Today he leads ZYCI, a precision CNC machining company in Chamblee, Georgia, producing flight-critical components for aerospace and defense customers including SpaceX, Northrop Grumman, Lockheed Martin, and Airbus. Mitch is also a published author and a sought-after voice on manufacturing innovation and aerospace supply chains. Few people in the industry have made the full journey — from the machinist’s bench to the boardroom to the frontier — and kept building at every stop.
 
Barrington Irving, Founder, Experience Aviation & The Flying Classroom. In 2007, at age 23, Captain Barrington Irving became the youngest person — and the first Black pilot — to fly solo around the world. His 97-day, 24,600-mile journey in a single-engine Columbia 400 he named Inspiration earned him a Guinness World Record and a platform he has been building on ever since. Born in Kingston, Jamaica and raised in inner-city Miami, Barrington had once seen a football scholarship as his only path forward — until a Jamaican airline captain became his mentor and changed the course of his life entirely. 

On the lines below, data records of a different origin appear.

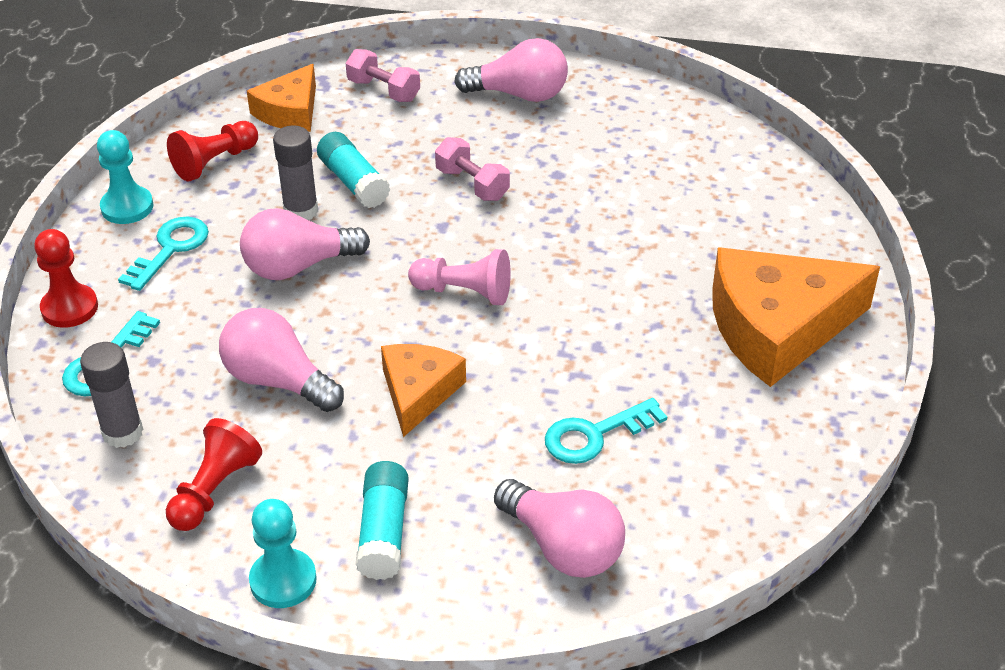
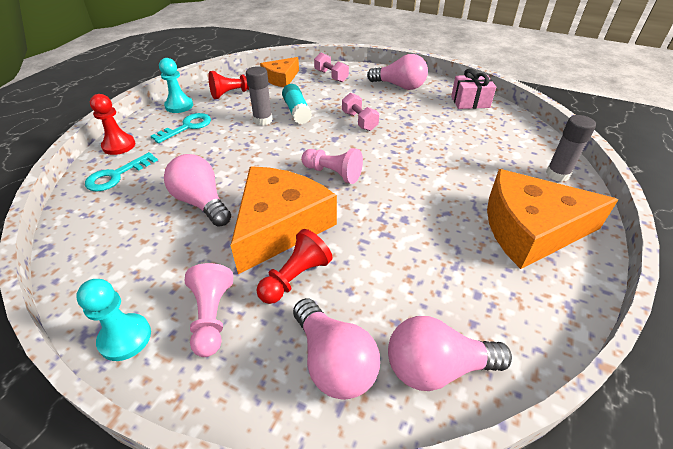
camera: 15 degrees right, 0 degrees up
(122, 432) = (97, 215): grey glue stick -> grey glue stick (557, 174)
(214, 490) = (124, 261): red pawn -> red pawn (295, 277)
(298, 266) = (247, 145): pink light bulb -> pink light bulb (436, 367)
(384, 532) = (212, 317): turquoise glue stick -> pink pawn
(418, 392) = (280, 225): orange cheese -> orange cheese, size x1.75
(595, 435) = (385, 277): turquoise key -> none
(651, 110) = (470, 102): none -> pink gift

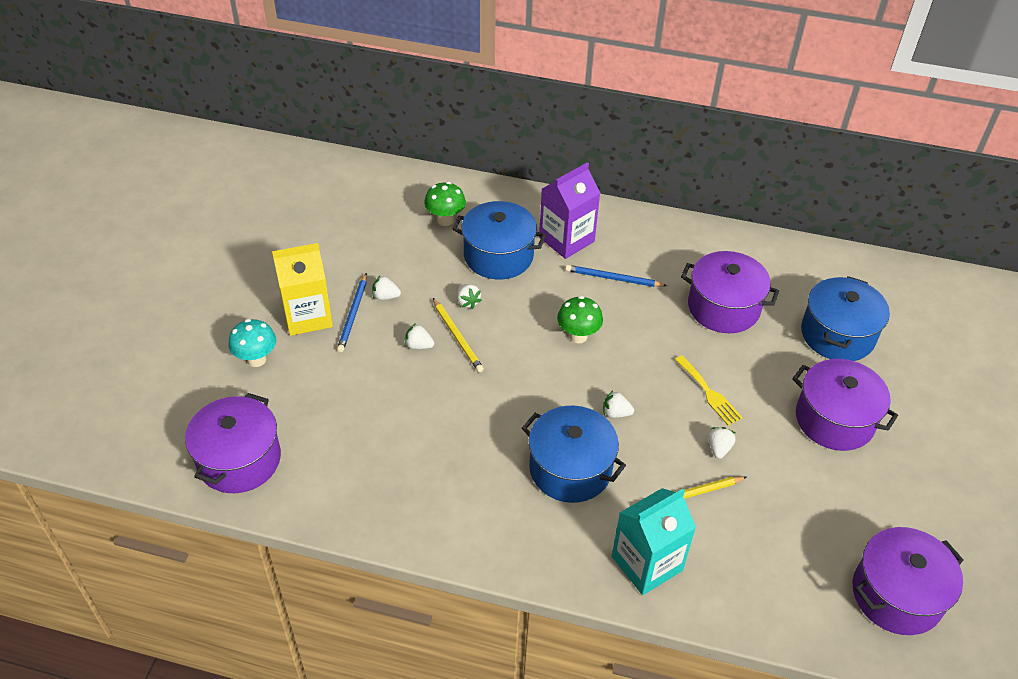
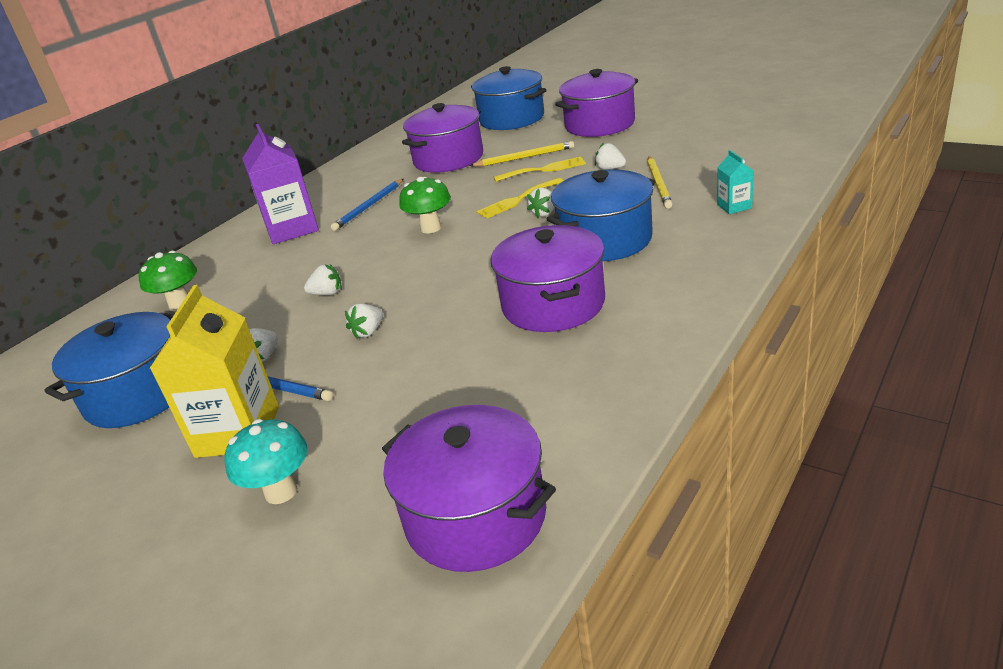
camera: 65 degrees left, 15 degrees down
(457, 336) = (375, 303): yellow pencil -> yellow pencil (524, 157)
(498, 256) = (275, 270): blue pot -> blue pot (139, 394)
(640, 386) = (517, 200): none -> yellow fork
(647, 563) = (734, 206): turquoise carton -> turquoise carton, size x0.47
(896, 595) = (779, 114): purple pot -> purple pot (553, 304)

He has spent the years since making sure that story doesn’t stay rare. Irving founded Experience Aviation to bring STEM-based programs and career guidance to middle and high school students, and later created The Flying Classroom — a K-12 STEM curriculum that has reached students across 13 countries through 16 global expeditions. His legacy isn’t the flight alone. It’s every young person who looked up — and decided they belonged in the sky — because he did first.
 
Dan Van Horn, Founder & President, U.S. Kids Golf. Dan Van Horn didn’t start a company — he solved a problem. When his young children lost interest in golf because their clubs were simply too heavy to swing, the former golf professional and engineer developed a line of clubs up to 30% lighter than standard equipment. That insight became U.S. Kids Golf, founded in 1997, and today the company is the world’s leading provider of youth golf equipment — offering nine fitted sizes across multiple club lines, sized by height rather than age. 
What grew around that product is equally significant. Dan built a tournament platform that now runs more than 1,600 events annually across 60-plus markets, culminating each year in a World Championship at Pinehurst. He established the U.S. Kids Golf Foundation, purchased and transformed Longleaf Golf & Family Club into a living laboratory for youth instruction, and helped bring a generation of children and their families into the game. His legacy is measured in every golfer who might never have picked up a club without him.